YOUR OBJECTIVE: Starting at the first line of the rows and ending at the line containing "picture [70, 295, 2032, 1143]", place each line into a JSON list of strings, one string per line and no entries for blank lines.

-- START OF DATA --

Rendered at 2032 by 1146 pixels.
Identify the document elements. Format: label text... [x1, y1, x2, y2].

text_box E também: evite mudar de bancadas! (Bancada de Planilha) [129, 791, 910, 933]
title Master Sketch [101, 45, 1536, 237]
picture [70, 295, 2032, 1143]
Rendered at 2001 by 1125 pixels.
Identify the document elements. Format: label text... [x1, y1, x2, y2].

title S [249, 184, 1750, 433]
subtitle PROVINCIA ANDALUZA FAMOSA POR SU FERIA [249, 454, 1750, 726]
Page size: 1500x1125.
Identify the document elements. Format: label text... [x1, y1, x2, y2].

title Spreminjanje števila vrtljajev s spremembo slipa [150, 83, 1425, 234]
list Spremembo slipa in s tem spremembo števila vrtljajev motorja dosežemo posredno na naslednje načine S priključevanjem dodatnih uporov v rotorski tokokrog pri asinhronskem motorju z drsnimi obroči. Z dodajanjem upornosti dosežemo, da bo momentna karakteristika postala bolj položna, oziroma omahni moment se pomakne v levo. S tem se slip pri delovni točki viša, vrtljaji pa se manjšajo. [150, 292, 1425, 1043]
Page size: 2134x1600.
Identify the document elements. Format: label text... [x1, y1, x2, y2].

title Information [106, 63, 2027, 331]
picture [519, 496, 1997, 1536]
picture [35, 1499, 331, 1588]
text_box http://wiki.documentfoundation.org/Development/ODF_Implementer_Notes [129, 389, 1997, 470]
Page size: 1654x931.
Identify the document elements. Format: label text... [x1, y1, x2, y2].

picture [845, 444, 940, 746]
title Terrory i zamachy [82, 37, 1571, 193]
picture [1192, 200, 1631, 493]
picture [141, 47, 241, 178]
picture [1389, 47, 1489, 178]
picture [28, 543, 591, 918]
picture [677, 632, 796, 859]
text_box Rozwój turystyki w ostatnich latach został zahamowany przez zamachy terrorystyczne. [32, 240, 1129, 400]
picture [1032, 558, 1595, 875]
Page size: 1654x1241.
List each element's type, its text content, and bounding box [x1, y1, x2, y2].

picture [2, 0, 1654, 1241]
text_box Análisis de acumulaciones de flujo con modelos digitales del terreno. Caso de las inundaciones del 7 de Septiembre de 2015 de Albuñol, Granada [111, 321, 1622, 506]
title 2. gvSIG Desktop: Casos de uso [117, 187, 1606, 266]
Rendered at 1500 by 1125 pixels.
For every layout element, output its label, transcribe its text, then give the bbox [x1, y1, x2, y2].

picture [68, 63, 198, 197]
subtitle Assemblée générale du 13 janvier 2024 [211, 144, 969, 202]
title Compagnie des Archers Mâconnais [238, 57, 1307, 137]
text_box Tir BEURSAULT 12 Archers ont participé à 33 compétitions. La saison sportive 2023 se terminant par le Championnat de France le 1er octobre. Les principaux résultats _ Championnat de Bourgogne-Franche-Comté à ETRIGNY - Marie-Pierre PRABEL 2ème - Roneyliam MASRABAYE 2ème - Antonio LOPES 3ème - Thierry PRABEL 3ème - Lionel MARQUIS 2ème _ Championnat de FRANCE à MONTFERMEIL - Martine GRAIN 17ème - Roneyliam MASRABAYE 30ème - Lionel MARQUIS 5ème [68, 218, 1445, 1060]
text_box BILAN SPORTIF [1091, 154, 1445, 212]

-- END OF DATA --

ANSWER BELOW:
[
  "Rendered at 2032 by 1146 pixels.",
  "Identify the document elements. Format: label text... [x1, y1, x2, y2].",
  "text_box E também: evite mudar de bancadas! (Bancada de Planilha) [129, 791, 910, 933]",
  "title Master Sketch [101, 45, 1536, 237]",
  "picture [70, 295, 2032, 1143]"
]